Le Metaverse tel que Second Life est un instrument particulièrement intéressant. Quoiqu'il tente de reproduire le monde "réel", il ne peut y parvenir, à la fois pour des raisons techniques et pour des motifs psychologiues. Certes il y a une identification immédiate à l'avatar. Ce corps de pixels est le représentant de notre personne dans ce nouveau monde. On le veut à notre resemblance et augmenté tout naturellement de ce que nous aurions voulus être. On est vite confronté au fait que notre personne réelle n'est pas qu'une apparence, mais la somme de désirs et de caractéristiques voulues par le milieu ordinaire de notre première vie ordinaire. Un simple exemple : si vous aimez le 18e siècle et que vous voudriez vous habiller comme sous Louis XV, vous allez vous heurter immédiatement au concensus social qui ne le permet pas. Alors que dans le monde virtuel, on y sera accepté sans problème.
Qu'est-ce qui fait que ce qui est valable ici ne l'est plus là, pour des mêmes personnes ? Qui sont les vraies personnes ? Celles qui sont contraintes par leur milieu de s'habiller et se comporter "comme il se doit", ou bien celles qui suivent leur goût et leur envie ? Quite à se déguiser en lapin ou se prendre pour une fée clochette ?
Ainsi, j'ai appris très vite que beaucoup de femmes croisées en virtuel sont en réalité des hommes, l'inverse étant plus rares. Mais qu'importe, finalement, puisqu'on ne se reproduit pas...et que ce n'est qu'un jeu !

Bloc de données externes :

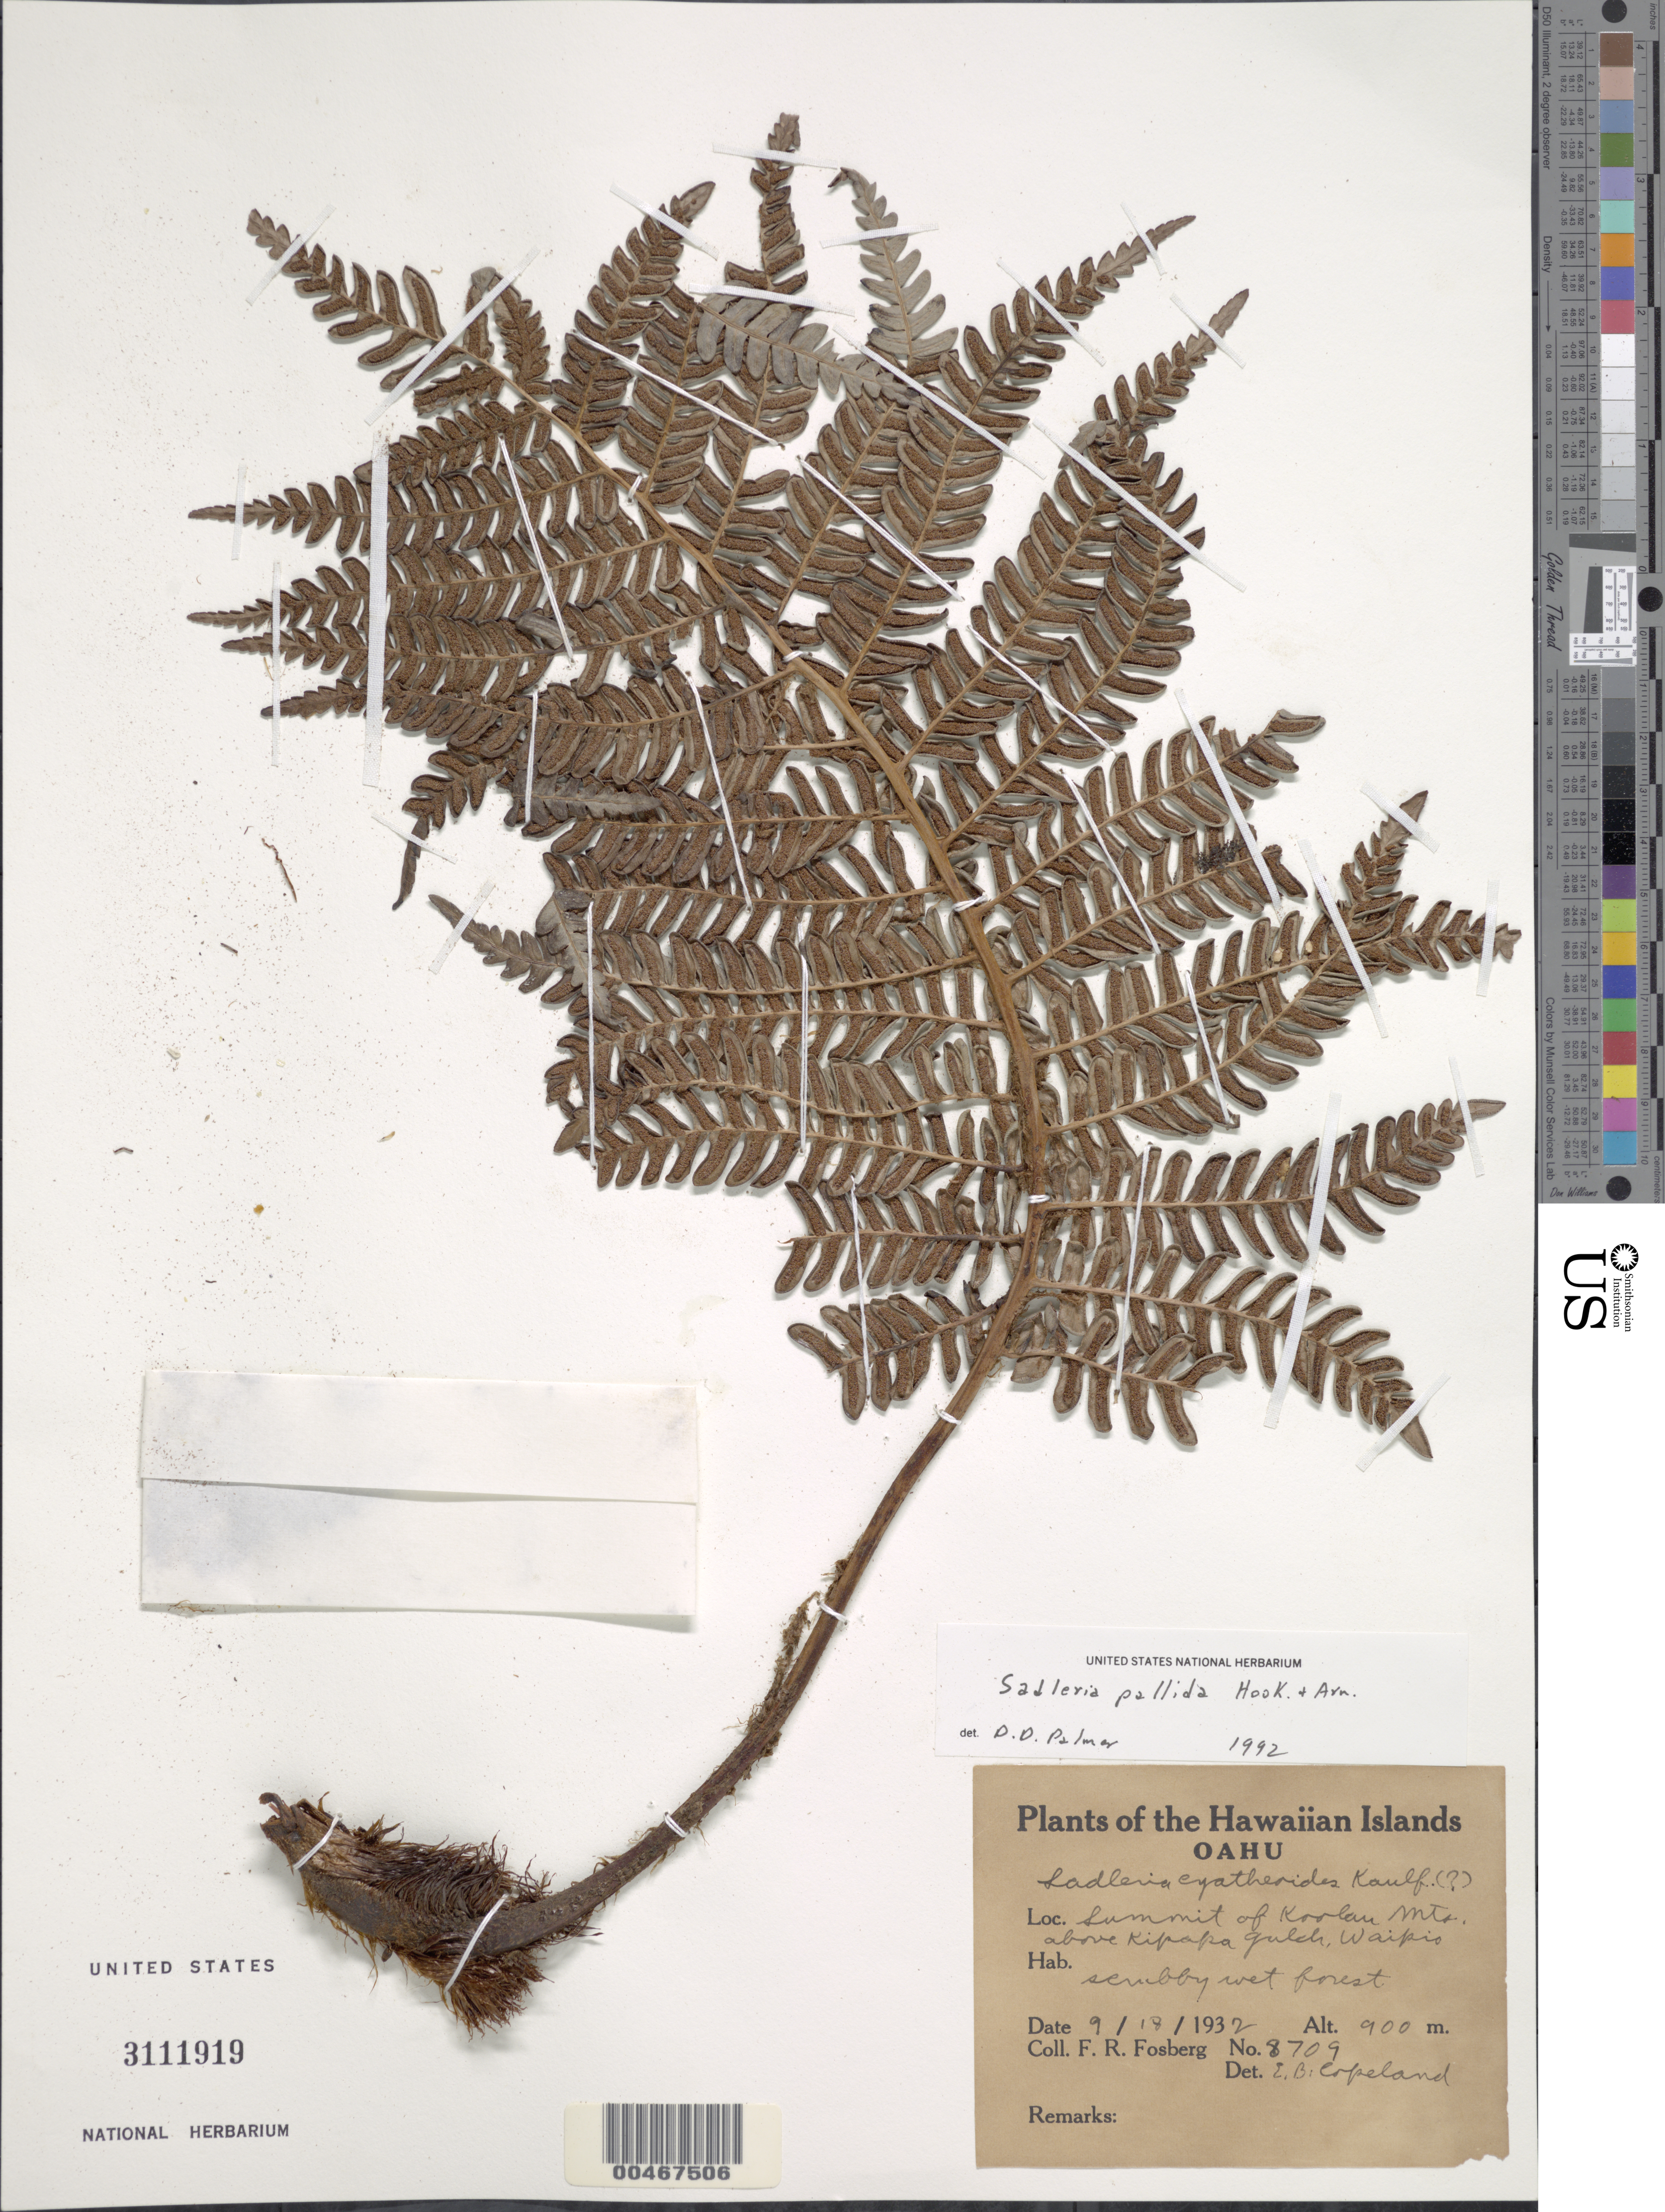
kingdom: Plantae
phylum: Tracheophyta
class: Polypodiopsida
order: Polypodiales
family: Blechnaceae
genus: Sadleria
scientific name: Sadleria pallida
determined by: Copeland, L. B.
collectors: F. R. Fosberg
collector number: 8709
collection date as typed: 18 Sep 1932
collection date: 1932-09-18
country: United States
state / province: Hawaii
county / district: Honolulu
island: Oahu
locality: Summit of Koolau Mts. above Kipapa Gulch, Waipio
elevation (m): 900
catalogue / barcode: US 3111919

Le théâtre de soi-même, la claire mise en scène de sa vie. Il suffit d'un tout petit peu de recul pour comprendre qu'on est en vérité le créateur de son existence et qu'il nous arrive ce qui nous resemble.
J'ai tout de suite imaginé l'instrument incroyable que pourrait être un metaverse pour la connaissance de soi, pour l'encadrement et la reconstruction des déliquants, la conduite d'une psychanalyse, une reflexion philosophique, un apprentissage social, l'organisation d'une pensée autourd'un projet...etc..etc.